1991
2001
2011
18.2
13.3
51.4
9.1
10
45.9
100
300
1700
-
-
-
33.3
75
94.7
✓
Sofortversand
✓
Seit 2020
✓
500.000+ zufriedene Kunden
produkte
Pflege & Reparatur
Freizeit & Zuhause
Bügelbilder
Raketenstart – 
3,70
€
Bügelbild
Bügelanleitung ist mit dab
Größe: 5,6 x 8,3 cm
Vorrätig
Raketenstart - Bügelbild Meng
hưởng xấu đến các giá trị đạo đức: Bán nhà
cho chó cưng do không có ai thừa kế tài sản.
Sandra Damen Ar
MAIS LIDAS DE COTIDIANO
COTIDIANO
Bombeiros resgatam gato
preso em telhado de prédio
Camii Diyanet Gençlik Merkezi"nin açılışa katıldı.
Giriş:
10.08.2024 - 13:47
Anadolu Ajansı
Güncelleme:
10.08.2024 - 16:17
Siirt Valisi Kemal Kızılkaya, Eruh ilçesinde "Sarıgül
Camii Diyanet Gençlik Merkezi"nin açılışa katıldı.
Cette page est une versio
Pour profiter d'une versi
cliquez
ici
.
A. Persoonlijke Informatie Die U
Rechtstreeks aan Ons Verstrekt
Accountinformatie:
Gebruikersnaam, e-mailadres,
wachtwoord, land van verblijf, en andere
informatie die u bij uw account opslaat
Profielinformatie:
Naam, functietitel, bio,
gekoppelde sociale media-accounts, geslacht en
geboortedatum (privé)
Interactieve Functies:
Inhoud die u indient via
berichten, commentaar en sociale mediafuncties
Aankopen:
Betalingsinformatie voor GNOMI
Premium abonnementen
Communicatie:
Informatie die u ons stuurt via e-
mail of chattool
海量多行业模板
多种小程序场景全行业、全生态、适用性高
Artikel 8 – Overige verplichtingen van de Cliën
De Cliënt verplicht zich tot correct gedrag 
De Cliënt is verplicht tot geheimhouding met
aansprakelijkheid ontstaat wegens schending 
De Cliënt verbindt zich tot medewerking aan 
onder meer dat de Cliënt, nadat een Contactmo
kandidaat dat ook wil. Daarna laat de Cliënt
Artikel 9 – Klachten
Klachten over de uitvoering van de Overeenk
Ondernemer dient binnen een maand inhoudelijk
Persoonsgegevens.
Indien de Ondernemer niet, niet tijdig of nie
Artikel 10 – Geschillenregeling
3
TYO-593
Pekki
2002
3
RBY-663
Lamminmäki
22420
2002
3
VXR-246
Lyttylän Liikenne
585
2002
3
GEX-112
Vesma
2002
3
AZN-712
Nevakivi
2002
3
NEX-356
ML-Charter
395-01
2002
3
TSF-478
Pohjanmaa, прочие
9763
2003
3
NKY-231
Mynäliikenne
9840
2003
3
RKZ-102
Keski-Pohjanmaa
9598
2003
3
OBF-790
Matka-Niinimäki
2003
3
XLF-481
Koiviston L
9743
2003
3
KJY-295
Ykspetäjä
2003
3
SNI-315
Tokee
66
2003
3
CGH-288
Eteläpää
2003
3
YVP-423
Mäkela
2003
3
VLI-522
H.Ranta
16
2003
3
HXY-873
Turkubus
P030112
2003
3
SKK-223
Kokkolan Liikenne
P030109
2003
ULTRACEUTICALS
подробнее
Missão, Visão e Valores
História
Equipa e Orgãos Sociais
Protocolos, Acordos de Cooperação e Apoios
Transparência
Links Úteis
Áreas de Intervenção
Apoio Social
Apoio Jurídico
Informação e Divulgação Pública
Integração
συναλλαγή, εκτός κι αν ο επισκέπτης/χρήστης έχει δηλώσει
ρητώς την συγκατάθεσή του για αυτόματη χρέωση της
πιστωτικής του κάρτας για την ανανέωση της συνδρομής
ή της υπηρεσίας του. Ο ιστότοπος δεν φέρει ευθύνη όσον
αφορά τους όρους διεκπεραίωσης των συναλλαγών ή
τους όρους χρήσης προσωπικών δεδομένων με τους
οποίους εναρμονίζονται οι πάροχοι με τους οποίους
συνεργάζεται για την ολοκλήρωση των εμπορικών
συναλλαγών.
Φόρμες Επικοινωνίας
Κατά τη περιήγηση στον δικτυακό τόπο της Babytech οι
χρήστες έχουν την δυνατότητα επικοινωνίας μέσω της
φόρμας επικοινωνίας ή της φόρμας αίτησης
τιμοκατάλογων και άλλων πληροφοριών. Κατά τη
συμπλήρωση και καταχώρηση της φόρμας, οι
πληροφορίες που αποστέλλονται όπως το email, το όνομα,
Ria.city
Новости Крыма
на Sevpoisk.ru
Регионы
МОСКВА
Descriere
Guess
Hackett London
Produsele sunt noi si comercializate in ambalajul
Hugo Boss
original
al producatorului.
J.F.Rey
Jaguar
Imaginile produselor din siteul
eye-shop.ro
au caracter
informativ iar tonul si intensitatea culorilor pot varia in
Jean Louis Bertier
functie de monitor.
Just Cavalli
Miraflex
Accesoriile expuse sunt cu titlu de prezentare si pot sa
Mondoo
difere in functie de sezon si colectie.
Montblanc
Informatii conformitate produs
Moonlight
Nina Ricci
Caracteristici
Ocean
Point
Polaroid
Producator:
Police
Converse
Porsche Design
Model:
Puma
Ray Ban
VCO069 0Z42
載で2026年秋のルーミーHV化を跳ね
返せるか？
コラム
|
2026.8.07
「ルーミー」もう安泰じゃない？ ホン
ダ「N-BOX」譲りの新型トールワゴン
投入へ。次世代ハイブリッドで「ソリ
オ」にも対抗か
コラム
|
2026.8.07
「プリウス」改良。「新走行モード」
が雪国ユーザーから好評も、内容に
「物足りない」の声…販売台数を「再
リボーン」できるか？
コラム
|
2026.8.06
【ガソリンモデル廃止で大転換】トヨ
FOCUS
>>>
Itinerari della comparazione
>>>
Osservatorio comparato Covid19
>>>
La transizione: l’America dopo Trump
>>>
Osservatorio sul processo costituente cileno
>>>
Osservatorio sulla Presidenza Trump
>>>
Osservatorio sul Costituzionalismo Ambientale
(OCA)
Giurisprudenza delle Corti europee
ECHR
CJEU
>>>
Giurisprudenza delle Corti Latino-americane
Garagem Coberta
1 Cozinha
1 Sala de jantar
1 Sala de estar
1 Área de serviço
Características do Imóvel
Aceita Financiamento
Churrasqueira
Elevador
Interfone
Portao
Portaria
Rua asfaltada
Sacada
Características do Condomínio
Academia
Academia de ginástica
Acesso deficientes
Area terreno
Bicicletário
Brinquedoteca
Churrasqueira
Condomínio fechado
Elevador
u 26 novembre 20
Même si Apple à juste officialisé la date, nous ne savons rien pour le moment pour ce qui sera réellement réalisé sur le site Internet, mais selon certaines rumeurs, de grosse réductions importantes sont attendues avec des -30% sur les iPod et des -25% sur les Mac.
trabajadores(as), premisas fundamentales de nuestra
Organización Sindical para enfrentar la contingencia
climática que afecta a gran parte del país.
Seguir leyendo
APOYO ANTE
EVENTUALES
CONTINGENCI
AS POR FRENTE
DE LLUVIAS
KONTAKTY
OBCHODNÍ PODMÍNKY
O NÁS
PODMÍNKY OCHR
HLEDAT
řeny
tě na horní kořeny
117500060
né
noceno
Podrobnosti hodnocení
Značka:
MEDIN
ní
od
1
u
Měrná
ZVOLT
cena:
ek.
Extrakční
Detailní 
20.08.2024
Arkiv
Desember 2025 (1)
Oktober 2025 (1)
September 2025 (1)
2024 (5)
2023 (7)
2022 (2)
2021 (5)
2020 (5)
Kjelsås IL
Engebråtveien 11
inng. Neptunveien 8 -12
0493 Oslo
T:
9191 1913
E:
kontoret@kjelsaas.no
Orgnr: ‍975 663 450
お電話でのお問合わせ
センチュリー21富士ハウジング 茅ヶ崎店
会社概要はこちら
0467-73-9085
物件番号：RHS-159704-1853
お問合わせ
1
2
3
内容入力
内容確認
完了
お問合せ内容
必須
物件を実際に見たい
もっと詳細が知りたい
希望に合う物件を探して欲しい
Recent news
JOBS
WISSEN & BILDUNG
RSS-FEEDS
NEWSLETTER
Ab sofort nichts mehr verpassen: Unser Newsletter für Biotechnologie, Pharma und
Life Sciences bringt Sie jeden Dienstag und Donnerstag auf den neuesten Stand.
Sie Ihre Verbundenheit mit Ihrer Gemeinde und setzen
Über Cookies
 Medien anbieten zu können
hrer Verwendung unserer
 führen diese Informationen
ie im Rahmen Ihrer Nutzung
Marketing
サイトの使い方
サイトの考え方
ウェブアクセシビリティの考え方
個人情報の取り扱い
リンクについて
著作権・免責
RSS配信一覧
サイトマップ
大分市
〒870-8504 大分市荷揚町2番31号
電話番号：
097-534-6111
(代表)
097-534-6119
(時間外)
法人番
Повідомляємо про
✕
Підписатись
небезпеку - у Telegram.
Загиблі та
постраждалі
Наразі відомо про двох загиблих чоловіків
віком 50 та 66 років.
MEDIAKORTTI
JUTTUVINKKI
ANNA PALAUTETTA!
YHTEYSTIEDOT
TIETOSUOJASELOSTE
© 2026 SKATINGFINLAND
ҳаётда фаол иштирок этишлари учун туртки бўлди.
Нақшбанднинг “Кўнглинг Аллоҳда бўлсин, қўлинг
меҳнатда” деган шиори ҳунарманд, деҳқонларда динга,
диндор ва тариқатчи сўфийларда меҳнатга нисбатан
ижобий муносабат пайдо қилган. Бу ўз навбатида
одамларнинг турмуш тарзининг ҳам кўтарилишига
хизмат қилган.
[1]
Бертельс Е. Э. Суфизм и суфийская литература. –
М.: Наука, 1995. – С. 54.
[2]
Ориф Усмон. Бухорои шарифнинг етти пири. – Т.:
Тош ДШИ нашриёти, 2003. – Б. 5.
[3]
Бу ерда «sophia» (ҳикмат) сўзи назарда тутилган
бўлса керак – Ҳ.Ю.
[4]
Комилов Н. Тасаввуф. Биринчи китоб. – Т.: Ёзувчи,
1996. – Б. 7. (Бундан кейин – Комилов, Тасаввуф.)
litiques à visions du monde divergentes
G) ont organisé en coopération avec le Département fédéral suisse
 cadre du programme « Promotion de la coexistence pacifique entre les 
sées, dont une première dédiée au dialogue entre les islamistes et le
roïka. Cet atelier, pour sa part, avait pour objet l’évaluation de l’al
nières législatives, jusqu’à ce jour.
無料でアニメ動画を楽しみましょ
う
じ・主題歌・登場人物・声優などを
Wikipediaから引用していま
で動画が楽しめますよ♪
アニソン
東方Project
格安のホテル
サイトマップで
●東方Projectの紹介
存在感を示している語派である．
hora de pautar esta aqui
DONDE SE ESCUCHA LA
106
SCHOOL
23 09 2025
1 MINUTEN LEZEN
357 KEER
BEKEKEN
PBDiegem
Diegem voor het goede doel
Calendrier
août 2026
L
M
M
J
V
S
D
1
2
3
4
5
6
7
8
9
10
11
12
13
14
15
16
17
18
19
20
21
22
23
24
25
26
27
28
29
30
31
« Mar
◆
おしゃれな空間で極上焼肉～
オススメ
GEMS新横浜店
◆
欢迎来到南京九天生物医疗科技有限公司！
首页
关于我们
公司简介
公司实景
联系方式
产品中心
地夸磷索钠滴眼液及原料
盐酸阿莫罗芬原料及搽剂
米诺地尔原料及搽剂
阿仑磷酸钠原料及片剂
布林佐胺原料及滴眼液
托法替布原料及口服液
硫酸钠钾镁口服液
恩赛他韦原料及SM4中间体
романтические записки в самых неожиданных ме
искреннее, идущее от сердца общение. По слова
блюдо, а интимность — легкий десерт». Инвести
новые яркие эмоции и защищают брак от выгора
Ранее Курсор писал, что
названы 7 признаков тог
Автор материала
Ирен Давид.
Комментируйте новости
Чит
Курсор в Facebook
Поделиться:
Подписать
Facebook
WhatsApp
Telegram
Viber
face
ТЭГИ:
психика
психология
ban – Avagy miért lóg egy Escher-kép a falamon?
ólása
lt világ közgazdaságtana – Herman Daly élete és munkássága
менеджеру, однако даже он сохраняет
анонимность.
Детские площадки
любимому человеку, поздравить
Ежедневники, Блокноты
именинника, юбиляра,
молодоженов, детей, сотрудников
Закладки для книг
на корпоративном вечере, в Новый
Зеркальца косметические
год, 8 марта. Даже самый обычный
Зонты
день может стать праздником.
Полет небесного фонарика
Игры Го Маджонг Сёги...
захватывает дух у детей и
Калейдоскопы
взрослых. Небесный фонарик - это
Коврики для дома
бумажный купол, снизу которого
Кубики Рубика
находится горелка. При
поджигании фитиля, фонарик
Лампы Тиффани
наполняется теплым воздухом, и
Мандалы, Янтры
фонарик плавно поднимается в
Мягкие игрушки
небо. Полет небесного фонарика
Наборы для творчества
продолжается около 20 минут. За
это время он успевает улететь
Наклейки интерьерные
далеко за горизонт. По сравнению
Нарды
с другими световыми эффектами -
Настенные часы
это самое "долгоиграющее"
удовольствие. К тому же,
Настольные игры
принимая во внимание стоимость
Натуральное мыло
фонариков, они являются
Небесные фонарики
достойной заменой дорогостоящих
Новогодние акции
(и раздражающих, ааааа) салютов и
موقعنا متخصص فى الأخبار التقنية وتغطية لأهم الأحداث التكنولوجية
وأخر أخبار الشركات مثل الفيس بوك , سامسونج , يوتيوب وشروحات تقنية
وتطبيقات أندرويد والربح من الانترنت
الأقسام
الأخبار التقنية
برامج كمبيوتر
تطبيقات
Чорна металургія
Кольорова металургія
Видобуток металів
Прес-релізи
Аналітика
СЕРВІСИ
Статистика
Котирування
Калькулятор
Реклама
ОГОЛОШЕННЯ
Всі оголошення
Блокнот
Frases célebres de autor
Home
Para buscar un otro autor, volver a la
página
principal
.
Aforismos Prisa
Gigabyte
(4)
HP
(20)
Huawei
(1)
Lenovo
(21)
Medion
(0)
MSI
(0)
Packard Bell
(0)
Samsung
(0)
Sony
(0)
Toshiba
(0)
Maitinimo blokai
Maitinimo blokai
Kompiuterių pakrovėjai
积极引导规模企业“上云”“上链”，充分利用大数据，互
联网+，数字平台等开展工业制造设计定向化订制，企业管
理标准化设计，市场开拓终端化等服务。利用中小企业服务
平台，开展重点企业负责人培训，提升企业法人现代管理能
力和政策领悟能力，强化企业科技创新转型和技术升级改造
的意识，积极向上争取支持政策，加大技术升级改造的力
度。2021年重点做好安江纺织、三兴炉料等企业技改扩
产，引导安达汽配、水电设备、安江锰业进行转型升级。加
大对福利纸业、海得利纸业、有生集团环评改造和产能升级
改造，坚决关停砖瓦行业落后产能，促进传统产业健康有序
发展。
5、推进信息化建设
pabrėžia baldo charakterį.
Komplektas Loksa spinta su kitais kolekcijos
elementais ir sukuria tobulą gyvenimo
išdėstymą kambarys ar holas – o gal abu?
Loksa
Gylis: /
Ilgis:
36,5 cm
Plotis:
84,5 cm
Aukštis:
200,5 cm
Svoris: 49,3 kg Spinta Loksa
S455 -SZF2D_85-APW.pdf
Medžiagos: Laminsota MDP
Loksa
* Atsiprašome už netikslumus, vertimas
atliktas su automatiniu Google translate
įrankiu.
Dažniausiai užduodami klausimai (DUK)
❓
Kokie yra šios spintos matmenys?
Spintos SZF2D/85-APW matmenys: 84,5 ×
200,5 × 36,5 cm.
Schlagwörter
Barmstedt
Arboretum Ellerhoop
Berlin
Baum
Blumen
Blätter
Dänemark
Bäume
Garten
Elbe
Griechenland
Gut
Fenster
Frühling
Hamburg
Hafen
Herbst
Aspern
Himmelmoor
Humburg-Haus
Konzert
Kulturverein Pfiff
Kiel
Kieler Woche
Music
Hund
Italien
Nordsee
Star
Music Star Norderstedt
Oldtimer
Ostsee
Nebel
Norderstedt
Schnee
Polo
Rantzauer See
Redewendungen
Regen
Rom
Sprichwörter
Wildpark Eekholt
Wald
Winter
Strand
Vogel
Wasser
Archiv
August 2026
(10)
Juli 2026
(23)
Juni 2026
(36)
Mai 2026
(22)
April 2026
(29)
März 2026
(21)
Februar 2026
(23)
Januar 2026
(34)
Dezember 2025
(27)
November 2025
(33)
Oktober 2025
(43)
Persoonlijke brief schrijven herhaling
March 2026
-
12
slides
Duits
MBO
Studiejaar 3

- - -

What is needed: What are the lines above, starting at the one with "YHTEYSTIEDOT" and ending at the one with "じ・主題歌・登場人物・声優などを"? Give them again exactly, and only them.

Worked solution:
YHTEYSTIEDOT
TIETOSUOJASELOSTE
© 2026 SKATINGFINLAND
ҳаётда фаол иштирок этишлари учун туртки бўлди.
Нақшбанднинг “Кўнглинг Аллоҳда бўлсин, қўлинг
меҳнатда” деган шиори ҳунарманд, деҳқонларда динга,
диндор ва тариқатчи сўфийларда меҳнатга нисбатан
ижобий муносабат пайдо қилган. Бу ўз навбатида
одамларнинг турмуш тарзининг ҳам кўтарилишига
хизмат қилган.
[1]
Бертельс Е. Э. Суфизм и суфийская литература. –
М.: Наука, 1995. – С. 54.
[2]
Ориф Усмон. Бухорои шарифнинг етти пири. – Т.:
Тош ДШИ нашриёти, 2003. – Б. 5.
[3]
Бу ерда «sophia» (ҳикмат) сўзи назарда тутилган
бўлса керак – Ҳ.Ю.
[4]
Комилов Н. Тасаввуф. Биринчи китоб. – Т.: Ёзувчи,
1996. – Б. 7. (Бундан кейин – Комилов, Тасаввуф.)
litiques à visions du monde divergentes
G) ont organisé en coopération avec le Département fédéral suisse
 cadre du programme « Promotion de la coexistence pacifique entre les 
sées, dont une première dédiée au dialogue entre les islamistes et le
roïka. Cet atelier, pour sa part, avait pour objet l’évaluation de l’al
nières législatives, jusqu’à ce jour.
無料でアニメ動画を楽しみましょ
う
じ・主題歌・登場人物・声優などを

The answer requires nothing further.